SUPPLIED MATERIAL
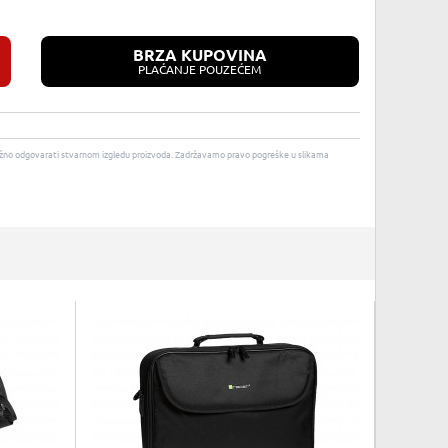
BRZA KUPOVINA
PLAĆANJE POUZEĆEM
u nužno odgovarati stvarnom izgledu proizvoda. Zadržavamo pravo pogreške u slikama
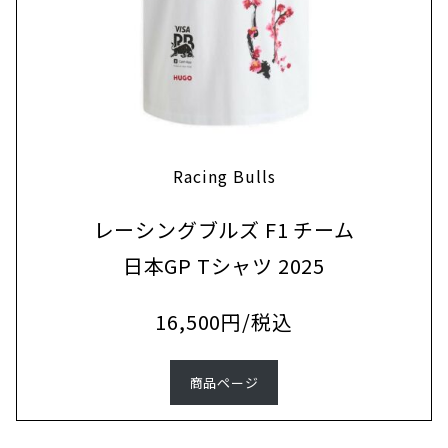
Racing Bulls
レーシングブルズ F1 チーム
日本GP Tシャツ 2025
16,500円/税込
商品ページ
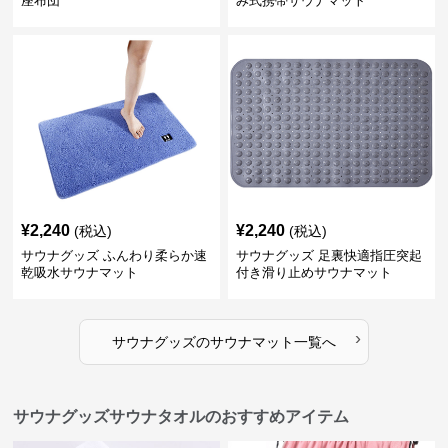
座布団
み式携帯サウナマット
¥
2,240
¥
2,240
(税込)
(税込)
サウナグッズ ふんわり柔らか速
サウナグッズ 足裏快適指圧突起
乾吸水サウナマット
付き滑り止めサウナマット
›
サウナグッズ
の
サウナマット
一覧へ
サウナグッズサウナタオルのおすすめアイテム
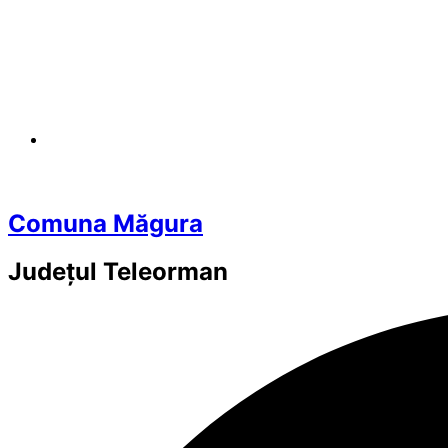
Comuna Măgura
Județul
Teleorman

...

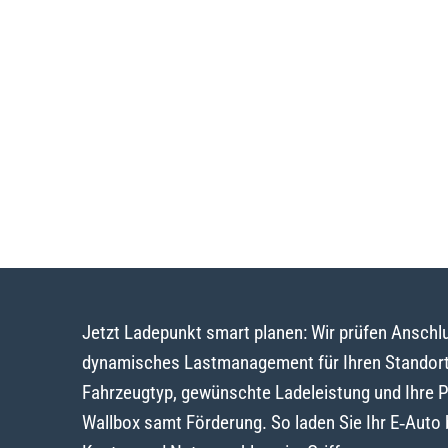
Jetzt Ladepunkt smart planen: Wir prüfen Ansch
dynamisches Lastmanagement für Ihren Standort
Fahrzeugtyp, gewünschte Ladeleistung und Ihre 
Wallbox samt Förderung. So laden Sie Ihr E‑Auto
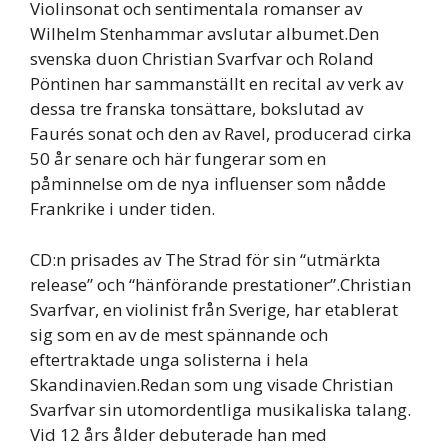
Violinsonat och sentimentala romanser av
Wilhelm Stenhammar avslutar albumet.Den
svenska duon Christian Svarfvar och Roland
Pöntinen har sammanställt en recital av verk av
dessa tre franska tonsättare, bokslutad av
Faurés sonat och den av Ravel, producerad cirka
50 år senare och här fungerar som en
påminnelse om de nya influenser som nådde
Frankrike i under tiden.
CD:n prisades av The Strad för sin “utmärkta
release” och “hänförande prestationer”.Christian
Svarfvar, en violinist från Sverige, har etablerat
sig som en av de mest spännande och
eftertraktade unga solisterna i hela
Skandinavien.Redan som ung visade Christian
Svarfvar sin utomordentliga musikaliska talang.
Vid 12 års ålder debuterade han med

EXERCISE DIRECTIONS
Find every line in the records above that contains the word "Svarfvar", and copy each of those lines. Case counts.

RESPONSE TO THE EXERCISE
svenska duon Christian Svarfvar och Roland
Svarfvar, en violinist från Sverige, har etablerat
Svarfvar sin utomordentliga musikaliska talang.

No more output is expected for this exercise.